Share market happiness may depend on hitting quarter by quarter EBITDA but it’s hard to see how reader revenues can sustain mass journalism at their current level. According to the company statement on the end of 2016 figures, Fairfax had a digital subscriber base of 226,000 across the AFR, the SMH and The Age, with a half year income of $22 million. Let’s get out our calculator … annualise that … apply The New York Times‘ achievement of having two parts reader revenues to one part advertising or other revenues, factor in some marginal growth … calculator whirrs …
Hmm. That gives a potential digital product assumed revenues of about $70 million, maybe creeping up to $80 or $90 million. Now that would constrain executive salaries! But would it be enough to build a mass media model?

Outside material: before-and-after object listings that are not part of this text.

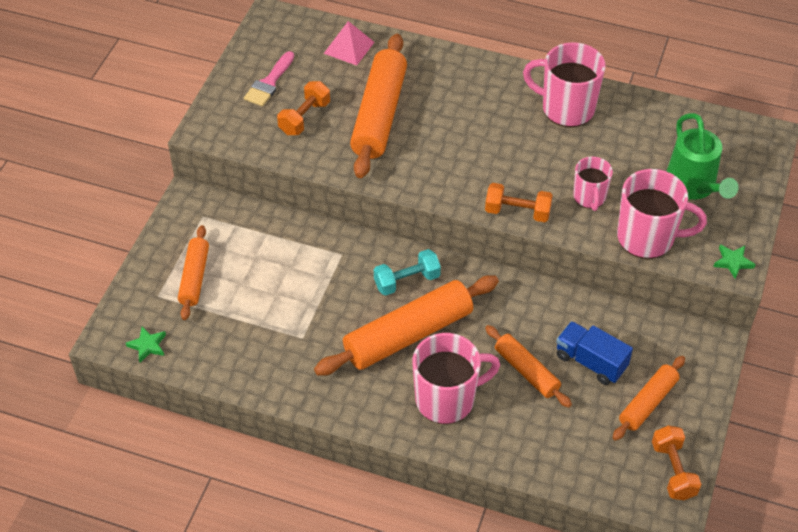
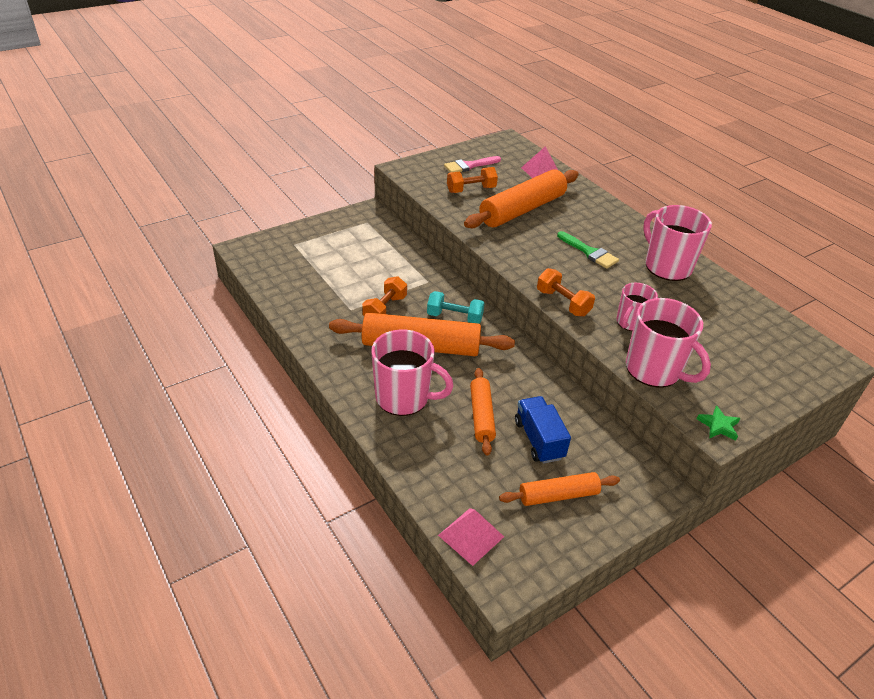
camera: 35 degrees right, 10 degrees down
green star [126,326,166,362] -> none
orange rolling pin [178,225,209,320] -> none
orange dumbbell [652,425,701,500] -> orange dumbbell moved to [362,276,407,316]
green watering can [667,113,739,200] -> none
none -> pink pyramid [438,508,504,566]
none -> green brush [557,231,619,269]

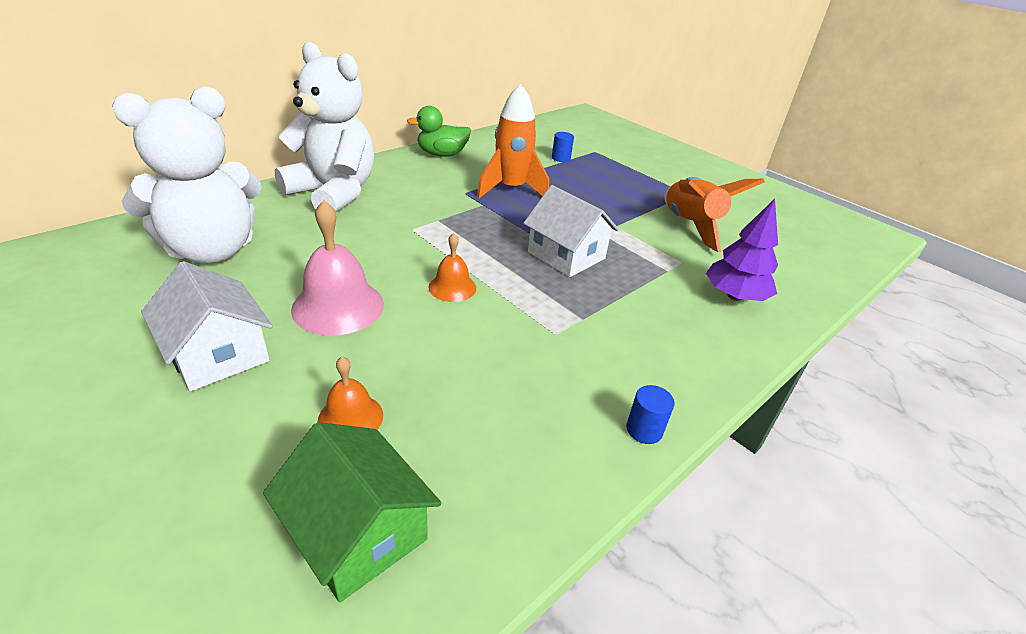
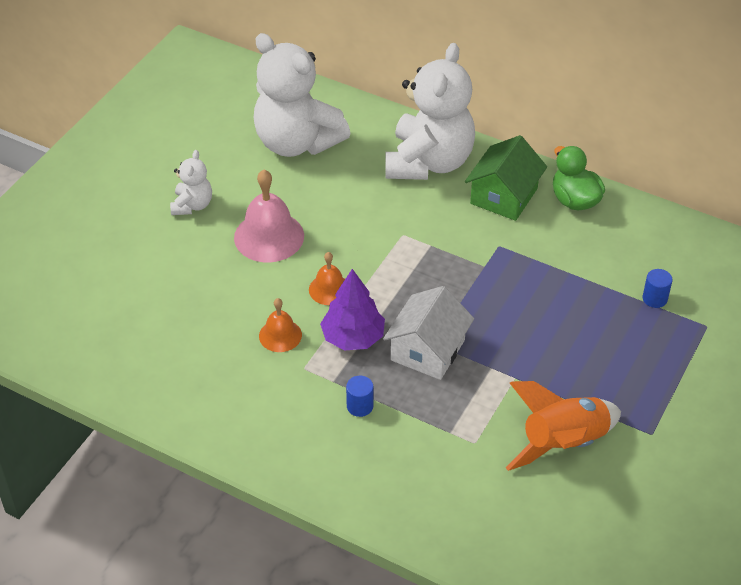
camera: 75 degrees right, 10 degrees up
white house [141,261,273,391] -> white teddy bear [170,150,212,215]
green house [263,422,441,602] -> green house moved to [465,135,547,221]
orange bell [318,356,383,430] -> orange bell moved to [259,298,302,352]
orange rocket [477,84,549,199] -> none
blue cylinder [626,385,674,444] -> blue cylinder moved to [346,376,374,417]
purple tree [706,199,778,301] -> purple tree moved to [320,269,385,351]

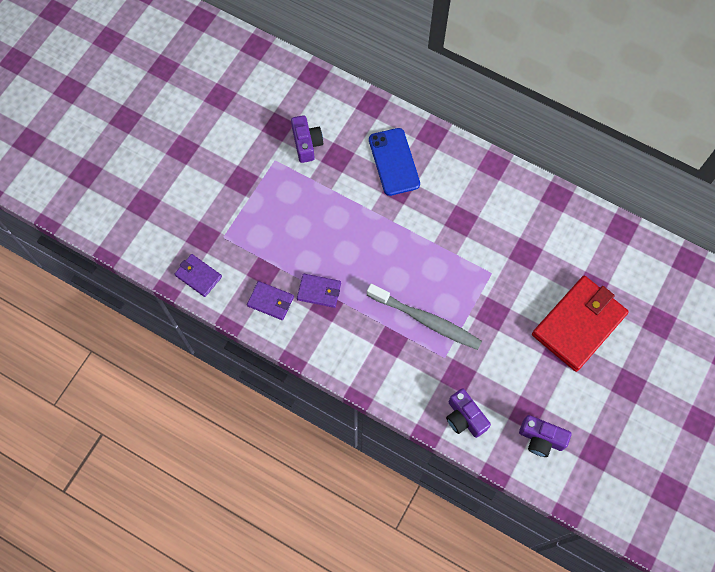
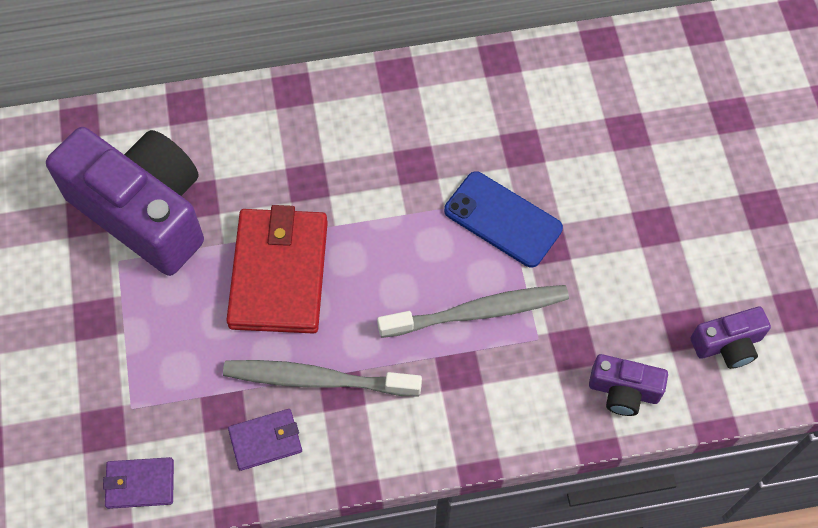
camera: 40 degrees left, 5 degrees down
purple camera [291,115,323,163] -> purple camera [46,127,204,276], size x2.24
purple wallet [297,274,341,308] -> grey toothbrush [223,360,422,396]
blue phone [369,128,420,196] -> blue phone moved to [444,171,563,268]
red wallet [532,276,629,372] -> red wallet moved to [226,205,328,334]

News Corp, of course, is in a similar position. Its end of March report claimed 333,400 in total digital subscriptions for its Australian mastheads, boosted by the recently added regional papers in Queensland. It also reported that 24% of its news and information revenues in the first quarter were digital revenues, although it is not clear how much of this came from advertising, content marketing or subscriptions. These segments revenues are also dominated by The Wall Street Journal, which boasts about 1.2 million digital subscribers at the end of the quarter.
The other unknown about digital subscription revenues for all companies is just how much is purely digital and how much derives from a joint print-digital subscription.
However, as a global corporation with a dominant shareholder, News Corp is not under the same pressure to feed the market with cost cutting tidbits, although we know they are cutting $40 million this year, much of it in journalists’ jobs.
Unfortunately for growth, the cost cutting call-out to the share market is heard, too, by readers. But while the market hears, “Profits!”, readers hear, “Fewer journalists, less news!” It’s a mixed message that undermines growth.
A start-up approach would break free of the tyranny of quarterly earnings, accepting the imperative of investment in real content to break the constraints on digital growth. And maybe like a lot of start-ups, the Fairfax papers would be better off outside the regimen of publicly listed ownership to give it the space to build without the market demands of the next quarter figures.